-- Data extract --
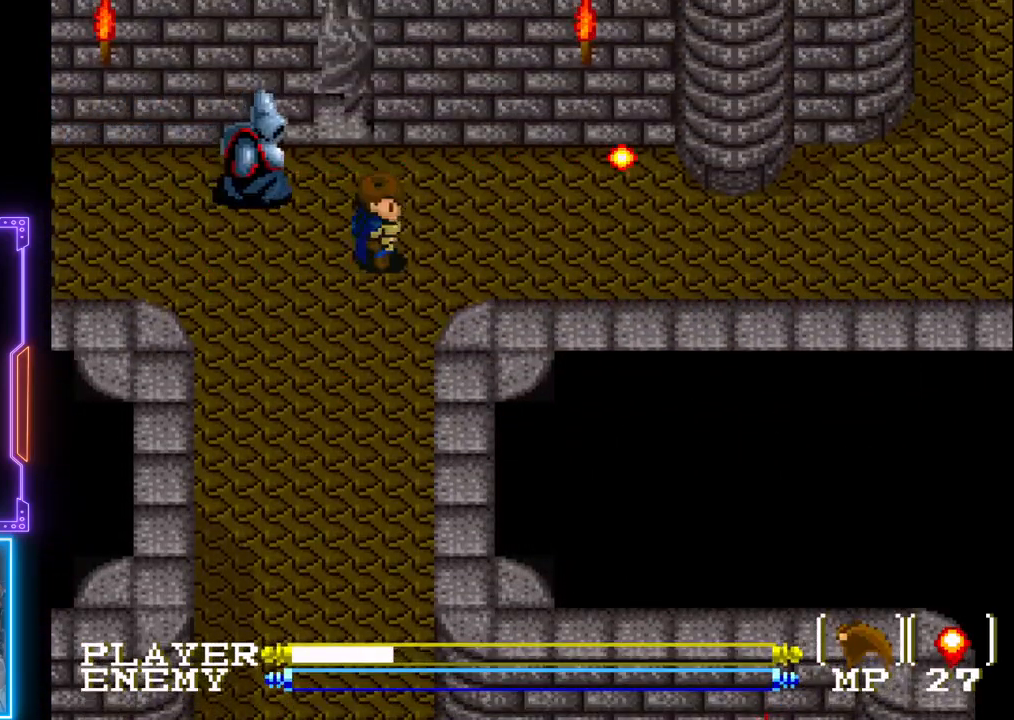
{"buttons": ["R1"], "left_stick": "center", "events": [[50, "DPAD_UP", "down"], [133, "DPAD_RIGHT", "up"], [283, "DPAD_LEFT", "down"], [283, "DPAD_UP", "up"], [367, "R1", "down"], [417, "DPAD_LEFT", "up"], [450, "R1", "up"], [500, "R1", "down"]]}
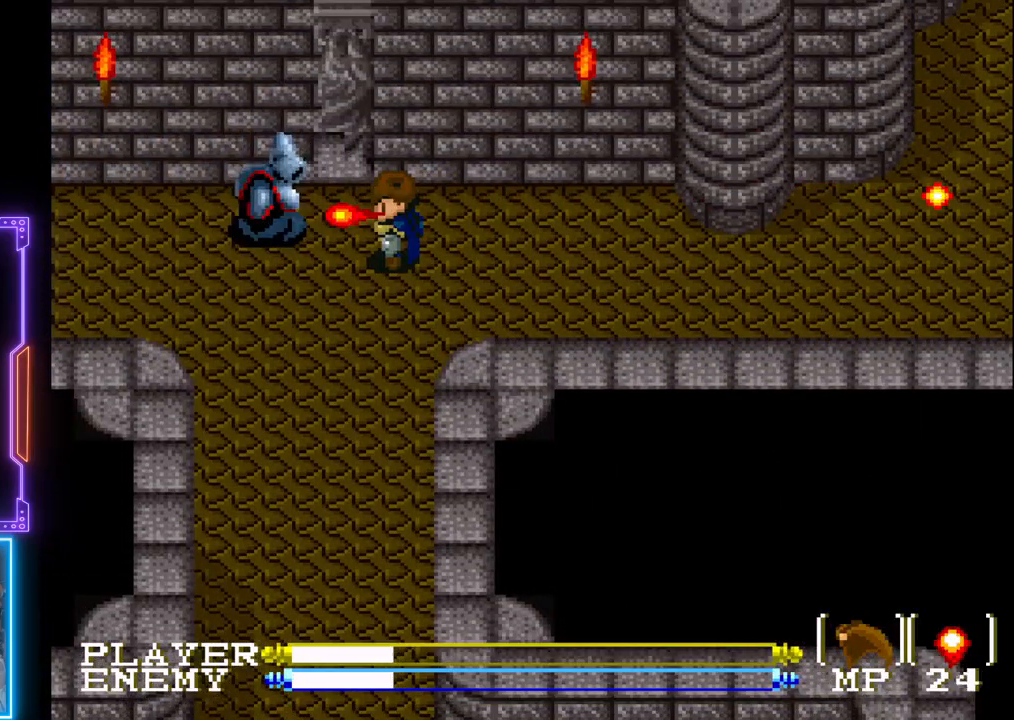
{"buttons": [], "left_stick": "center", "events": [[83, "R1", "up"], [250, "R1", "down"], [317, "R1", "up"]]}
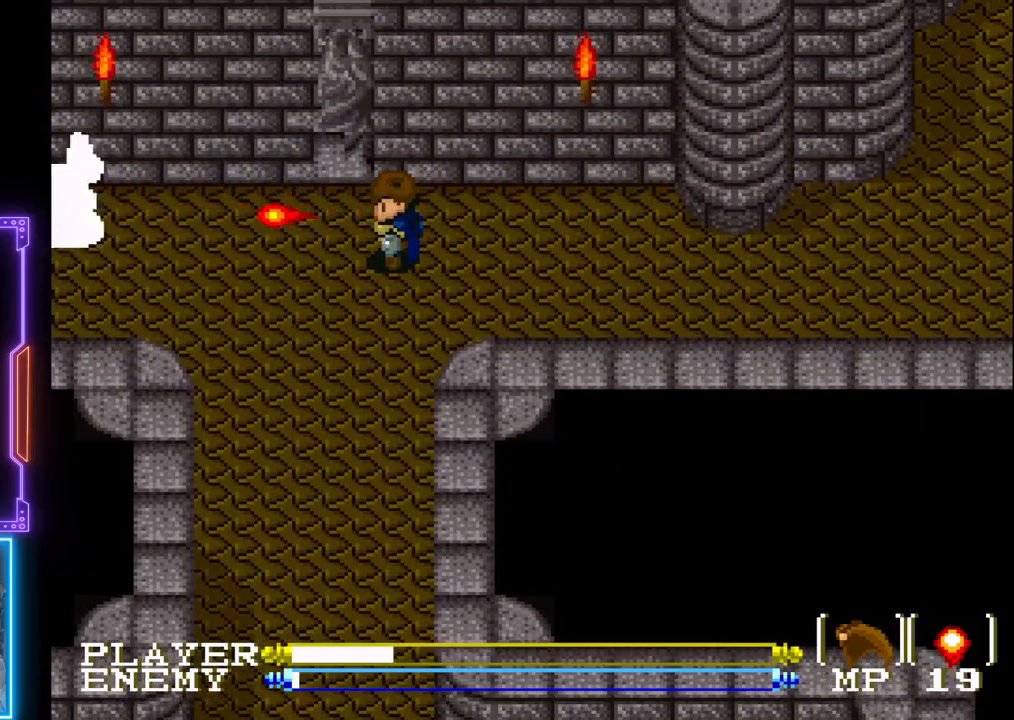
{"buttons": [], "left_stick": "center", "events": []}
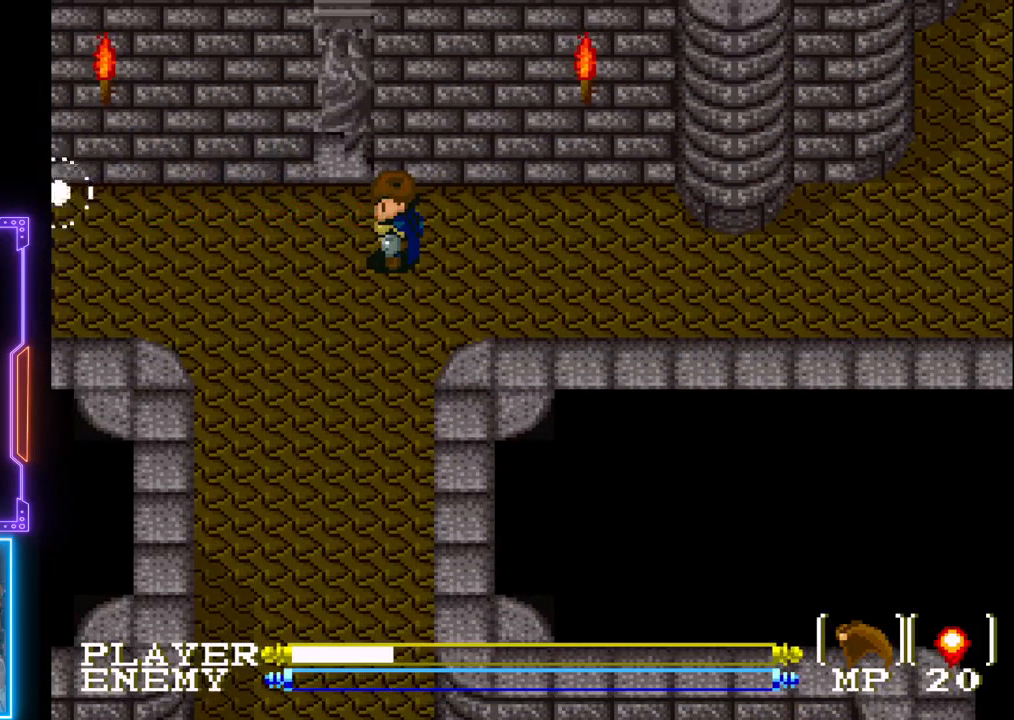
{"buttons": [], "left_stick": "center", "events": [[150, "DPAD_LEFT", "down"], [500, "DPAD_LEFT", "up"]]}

-- Task prompt --
Copy out every line of the data above, taking care to leave the pictures out.

-- Response box --
{"buttons": ["R1"], "left_stick": "center", "events": [[50, "DPAD_UP", "down"], [133, "DPAD_RIGHT", "up"], [283, "DPAD_LEFT", "down"], [283, "DPAD_UP", "up"], [367, "R1", "down"], [417, "DPAD_LEFT", "up"], [450, "R1", "up"], [500, "R1", "down"]]}
{"buttons": [], "left_stick": "center", "events": [[83, "R1", "up"], [250, "R1", "down"], [317, "R1", "up"]]}
{"buttons": [], "left_stick": "center", "events": []}
{"buttons": [], "left_stick": "center", "events": [[150, "DPAD_LEFT", "down"], [500, "DPAD_LEFT", "up"]]}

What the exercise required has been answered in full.